▶ [TAREFA A]:
Copie do texto de origem tudo desde "O Aviso n. 233" até "do século XIX.", trocando "magistrados" por "julgadores".

O advogado é responsável por ser a voz do cidadão, defendendo a dignidade, o patrimônio, a honra, a liberdade, e até mesmo a vida das pessoas. Portanto, garantir-lhe prerrogativas profissionais não é conceder privilégios, mas contribuir para a consolidação do regime republicano e democrático.

Antes mesmo da criação da Ordem dos Advogados do Brasil (OAB), ainda no regime monárquico, a classe da advocacia emergente, em união com os demais juristas da época, já convergia sobre algumas das demandas dos profissionais do Direito, como a efetiva independência do magistrado, a separação da justiça e da política, a jurisdição definitiva dos juízes vitalícios e a diminuição do excesso de poder da jurisdição correicional.[1] Essas demandas são tentativas de se estabilizar o poder soberano recém-independente e refletem o espírito do liberalismo dominante à época.

Mais à frente, iniciavam-se as lutas da advocacia pela independência e remuneração digna da classe, especialmente a partir dos avisos emitidos pelo Ministério da Justiça, que consolidavam o entendimento sobre diversos temas.

O Aviso n. 233 de 1860, ao presidente da província do Rio de Janeiro, estabeleceu que o defensor de um réu perante o júri tinha direito a custas, independentemente da condição de advogado provisionado. O Aviso n. 418 de 1860, também ao Rio de Janeiro, declarou que não podia ser processado o advogado que aconselhasse contra as ordenações e o direito expresso, conferindo-lhe autonomia. O Aviso n. 251 de 1862, ao presidente da província de Santa Catarina, determinou, por sua vez, que os advogados não estavam sujeitos às correições dos juízes, de modo a impedir o abuso de poder por parte de alguns magistrados.

A diminuição de burocracia para o exercício da profissão, pauta do novo CPC, foi também realidade na segunda metade do século XIX.

A Decisão n. 360 do presidente do Tribunal do Tesouro Nacional, de 1862, estabeleceu que os bacharéis em Direito que professassem as letras de seu grau acadêmico podiam passar procuração de próprio punho, a qual teria a mesma força de autenticidade daquelas passadas por tabelião público. É uma prerrogativa semelhante às que hoje são garantidas pelo art. 425, inciso IV, do novo CPC, e art. 830, da Consolidação das Leis do Trabalho (CLT). A força dos advogados crescia ao lado de sua credibilidade perante a sociedade.

▶ [EXTRATOS DE DADOS]:

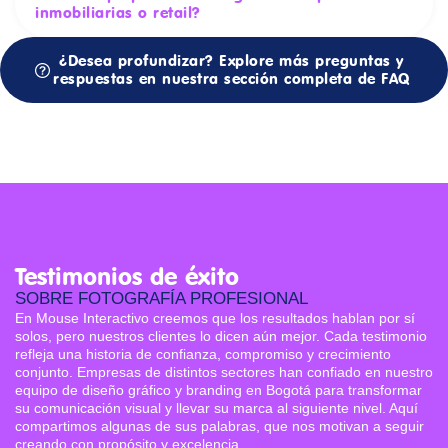
inmobiliarias o retail?
¿Desea profundizar? Explore más preguntas y
respuestas en nuestra sección completa de FAQ
Testimonios de éxito
SOBRE FOTOGRAFÍA PROFESIONAL
En Mouse Interactivo creemos que los resultados hablan por sí
solos, pero nuestros clientes lo dicen aún mejor. Cada testimonio
refleja una historia de confianza, compromiso y crecimiento
conjunto. Empresas de distintos sectores han confiado en nuestro
equipo de diseño gráfico y branding en Bogotá para transformar
su comunicación visual y llevar su marca al siguiente nivel. Aquí
compartimos algunas de sus palabras, que nos motivan a seguir
creando con propósito y excelencia.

▶ [TAREFA B]:
Reproduza exatamente as linhas de todos os registros, deixando as imagens fora da resposta.

▶ [RESPOSTA A]:
O Aviso n. 233 de 1860, ao presidente da província do Rio de Janeiro, estabeleceu que o defensor de um réu perante o júri tinha direito a custas, independentemente da condição de advogado provisionado. O Aviso n. 418 de 1860, também ao Rio de Janeiro, declarou que não podia ser processado o advogado que aconselhasse contra as ordenações e o direito expresso, conferindo-lhe autonomia. O Aviso n. 251 de 1862, ao presidente da província de Santa Catarina, determinou, por sua vez, que os advogados não estavam sujeitos às correições dos juízes, de modo a impedir o abuso de poder por parte de alguns julgadores.

A diminuição de burocracia para o exercício da profissão, pauta do novo CPC, foi também realidade na segunda metade do século XIX.

▶ [RESPOSTA B]:
inmobiliarias o retail?
¿Desea profundizar? Explore más preguntas y
respuestas en nuestra sección completa de FAQ
Testimonios de éxito
SOBRE FOTOGRAFÍA PROFESIONAL
En Mouse Interactivo creemos que los resultados hablan por sí
solos, pero nuestros clientes lo dicen aún mejor. Cada testimonio
refleja una historia de confianza, compromiso y crecimiento
conjunto. Empresas de distintos sectores han confiado en nuestro
equipo de diseño gráfico y branding en Bogotá para transformar
su comunicación visual y llevar su marca al siguiente nivel. Aquí
compartimos algunas de sus palabras, que nos motivan a seguir
creando con propósito y excelencia.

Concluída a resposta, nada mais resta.